DEMOCRAZY.ID - Meski Mahkamah Agung (MA) membatalkan izin pinjam pakai Kawasan hutan (IPKKH) di Pulau Wawonii, Konawe Kepulauan (Konkep), Sulawesi Tenggara (Sultra) pada 7 Oktober 2024, PT Gema Kreasi Perdana (GKP) tetap saja menambang nikel.
Anggota DPRD Konkep, Sahidin mengaku punya bukti yang membeberkan aktivitas tambang nikel GKP di Pulau Wawonii pada 11 Oktober 2024.
Padahal MA membatalkan IPKKH itu. Yang berarti, kegiatan tambang GKP itu illegal.
"Pada 11 Oktober 2024 pukul 22.00 WITA, terlihat kapal tongkang sandar di pelabuhan jeti. Diduga kapal itu memuat ore nikel milik PT GKP. Karena ore itu dibawa pakai truck dari atas gunung Desa Roko-roko, Wawonii Tenggara," kata Sahidin, Jakarta, Sabtu (12/10/2023).
Dia meyakini, nikel mentah itu adalah hasil tambang PT GKP. Bisa jadi, ore nikel itu dikirim tidak ke Morosi, Jabupaten Konawe Utara, Sultra.
"Jadi bukan dikirim ke smelter milik PT GKP," kata dia.
Asal tahu saja, PT GKP merupakan anak usaha Harita Group milik Lim Hariyanto Wijaya Sarwono.
Dia adalah pemain lama sektor tambang batu bara, bauksit dan nikel, serta perkebunan sawit.
Tahun ini, menurut Forbes, Lim Hariyanto menempati posisi ke-10 sebagai orang terkaya di Indonesia. Asetnya mencapai $4 miliar, atau setara Rp64 triliun (kurs Rp16.000/US$).
Masih kata Sahidin, kader Partai Gerindra, selama aksi penambangan nikel yang dilakukan PT GKP, berdampak kepada rusaknya lingkungan di Pulau Wawonii. Selain itu, warga Pulau Wawonii menjadi sulit untuk bercocok tanam.

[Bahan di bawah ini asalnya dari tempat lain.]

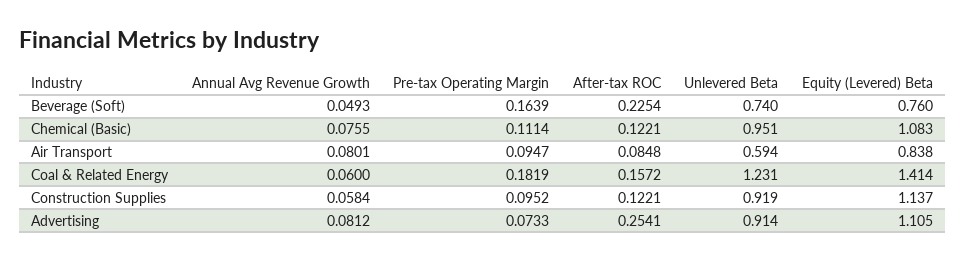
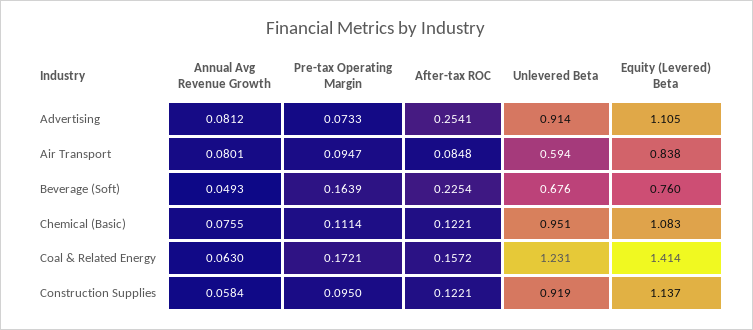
  {
    "Annual Avg Revenue Growth": {
      "Beverage (Soft)": 0.0493,
      "Chemical (Basic)": 0.0755,
      "Air Transport": 0.0801,
-     "Coal & Related Energy": 0.06,
+     "Coal & Related Energy": 0.063,
      "Construction Supplies": 0.0584,
      "Advertising": 0.0812
    },
    "Pre-tax Operating Margin": {
      "Beverage (Soft)": 0.1639,
      "Chemical (Basic)": 0.1114,
      "Air Transport": 0.0947,
-     "Coal & Related Energy": 0.1819,
+     "Coal & Related Energy": 0.1721,
-     "Construction Supplies": 0.0952,
+     "Construction Supplies": 0.095,
      "Advertising": 0.0733
    },
    "After-tax ROC": {
      "Beverage (Soft)": 0.2254,
      "Chemical (Basic)": 0.1221,
      "Air Transport": 0.0848,
      "Coal & Related Energy": 0.1572,
      "Construction Supplies": 0.1221,
      "Advertising": 0.2541
    },
    "Unlevered Beta": {
-     "Beverage (Soft)": 0.74,
+     "Beverage (Soft)": 0.676,
      "Chemical (Basic)": 0.951,
      "Air Transport": 0.594,
      "Coal & Related Energy": 1.231,
      "Construction Supplies": 0.919,
      "Advertising": 0.914
    },
    "Equity (Levered) Beta": {
      "Beverage (Soft)": 0.76,
      "Chemical (Basic)": 1.083,
      "Air Transport": 0.838,
      "Coal & Related Energy": 1.414,
      "Construction Supplies": 1.137,
      "Advertising": 1.105
    }
  }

"Saya harap Menteri ESDM Bahlil Lahadalia berani bersikap egas. Perintahkan Dirjen Minerba cabut Rencana Kerja Anggaran Biaya (RKAB) PT Gema Kreasi Perdana, pasca pembatalan IPPHK oleh putusan MA," tandasnya.
Pasca putusan MA yang membatalkan IPKKH PT GKP di Pulau Wawonii, sedikitnya 67 tongkang bijih nikel dikirim dari Pulau kecil Wawonii. Besar kemungkinan, bijih nikel itu hasil penambangan PT GKP
Terkait informasi beroperasi secara legal PT GKP, lanjut Sahidin, pernah dilaporkan ke Polda Sultra, Kejati Sultra serta Kementerian Lingkungan Hidup dan Kehutanan (LHK). Hasilnya sama, tidak bergerak.
Bisa jadi karena pemiliknya punya jaringan hingga ke istana, atau punya orang dalam (ordal) yang dekat dengan kekuasaan. Sehingga bisnisnya lancar jaya meski menabrak undang-undang.
"Lalu buat apa ada hukum? Indonesia negara hukum atau bukan sih," tanya Sahidin.